═════ Data extracts ═════

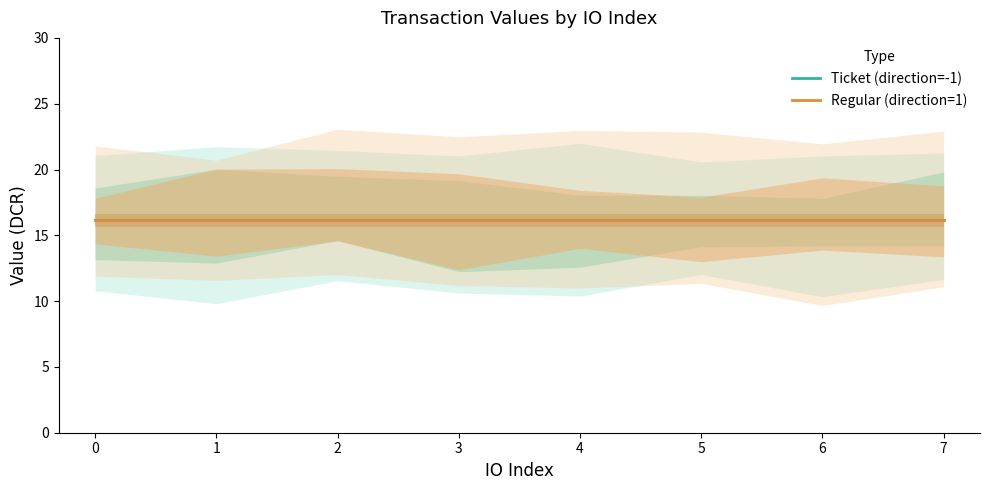

How many categories are shown in the chart?

8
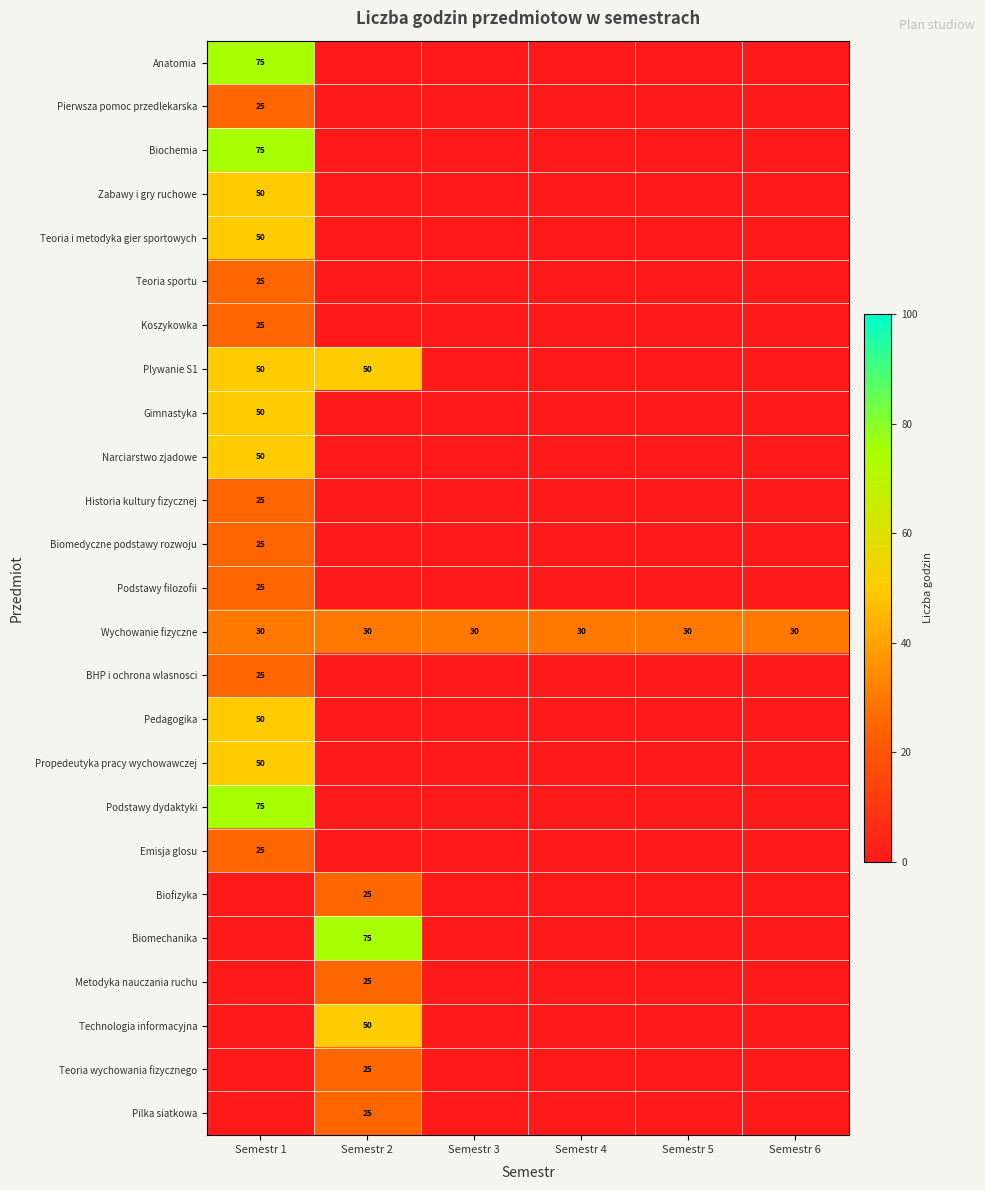

What is the average value of the Wychowanie fizyczne series?

30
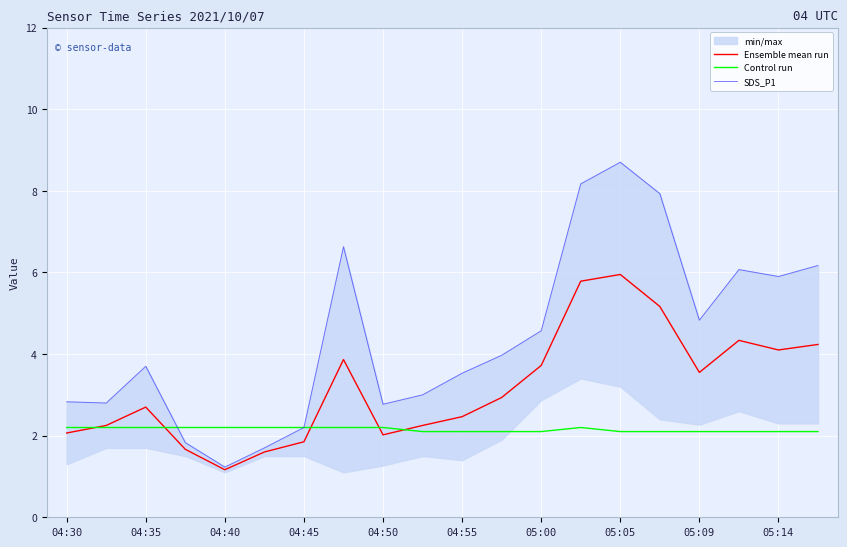

How many lines are shown in the chart?

3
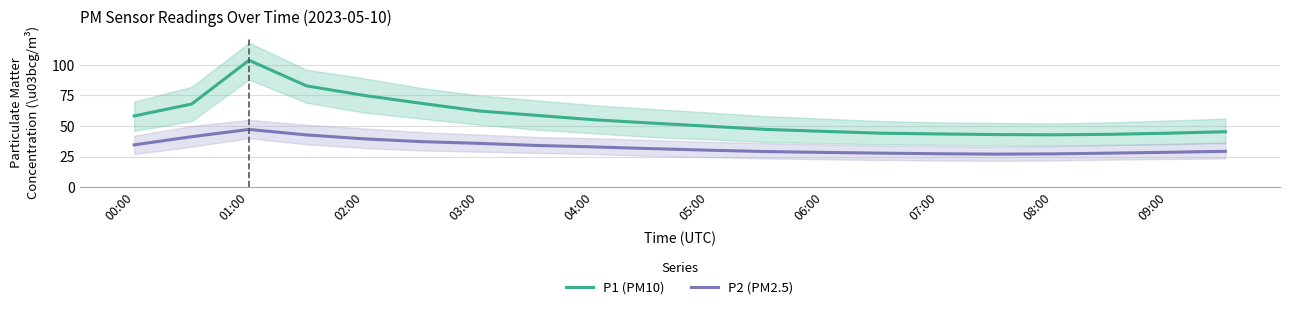

What is the difference between the maximum and minimum values in the P1 (PM10) series?

60.9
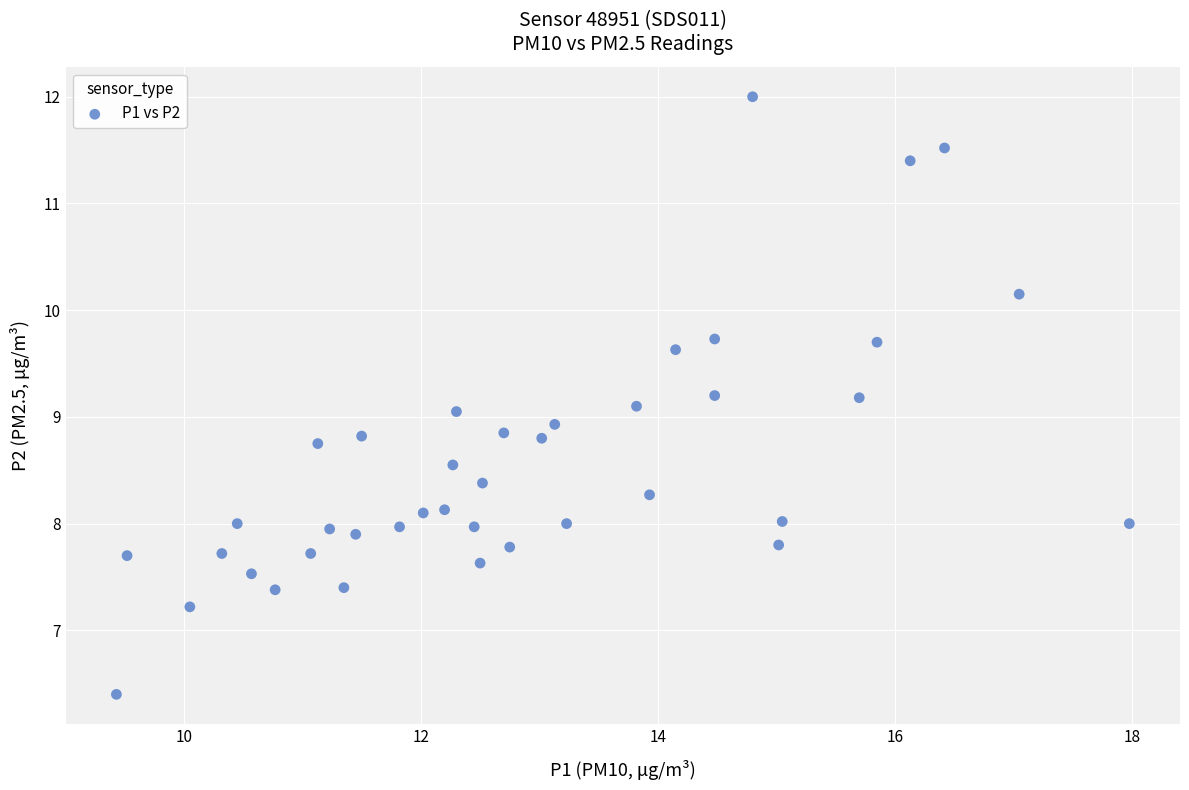

What is the range of X values (max minus min)?

8.6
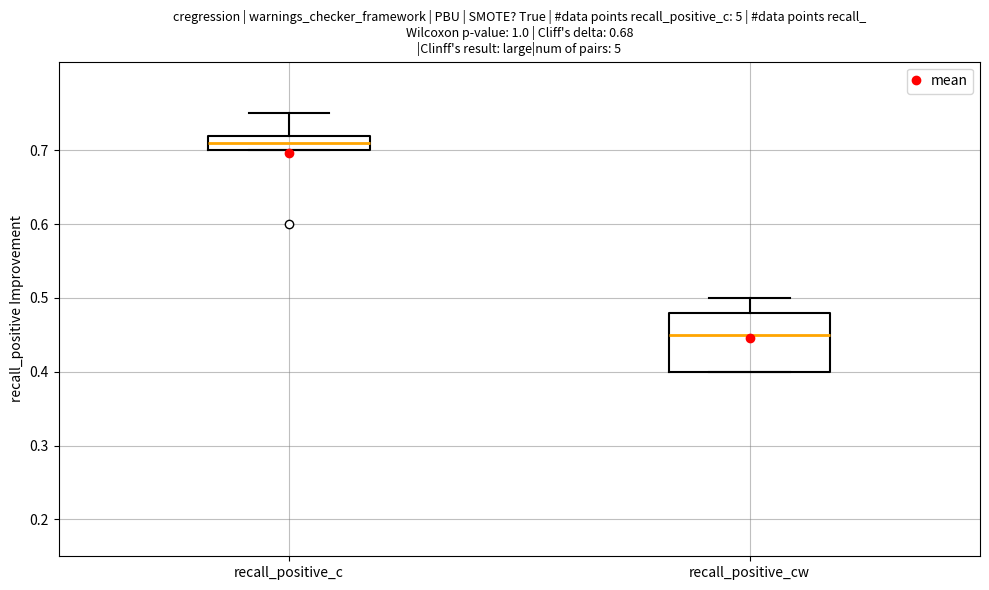

Which box is the tallest, from its lower edge to its upper edge?

recall_positive_cw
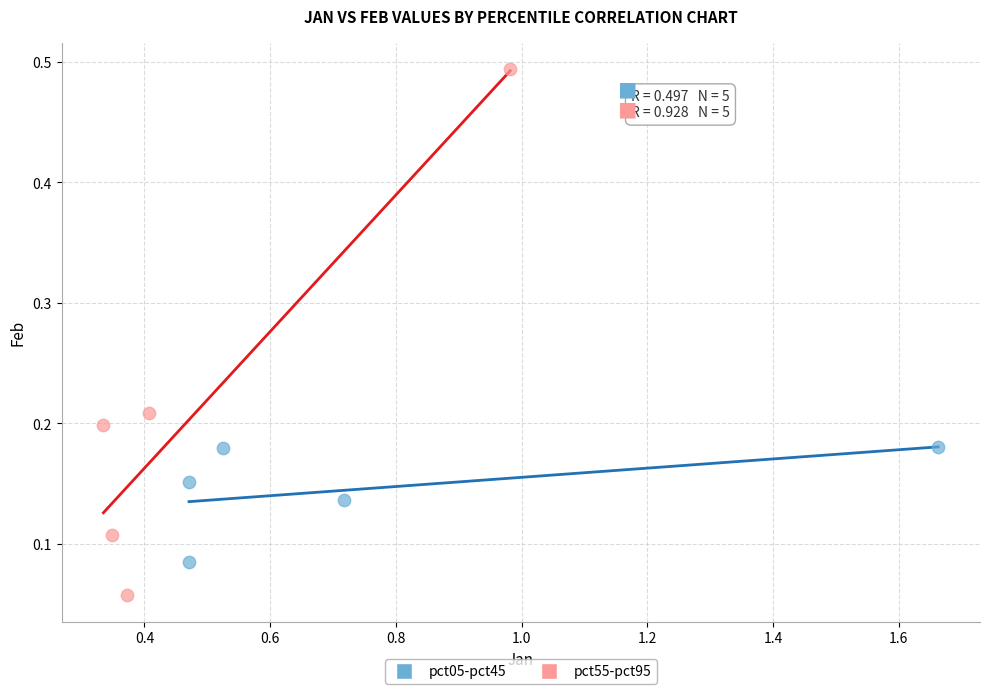

Which series reaches the maximum Y coordinate?

pct55-pct95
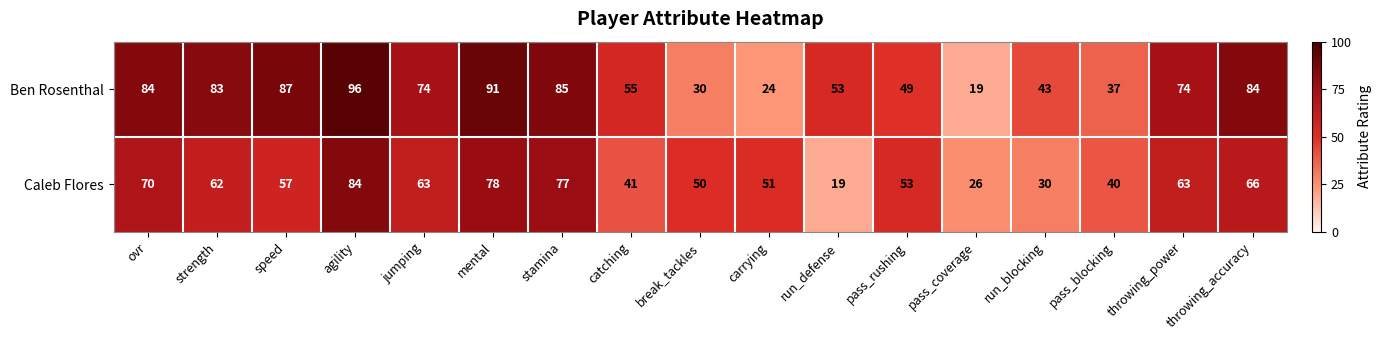

The Ben Rosenthal series shows 24 at carrying. True or false?

True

═════

_Job_
Extract every line from the items above that contains the word "shown". Case counts, so a line with the word in different capitalization doesn't match.

_Worked solution_
How many categories are shown in the chart?
How many lines are shown in the chart?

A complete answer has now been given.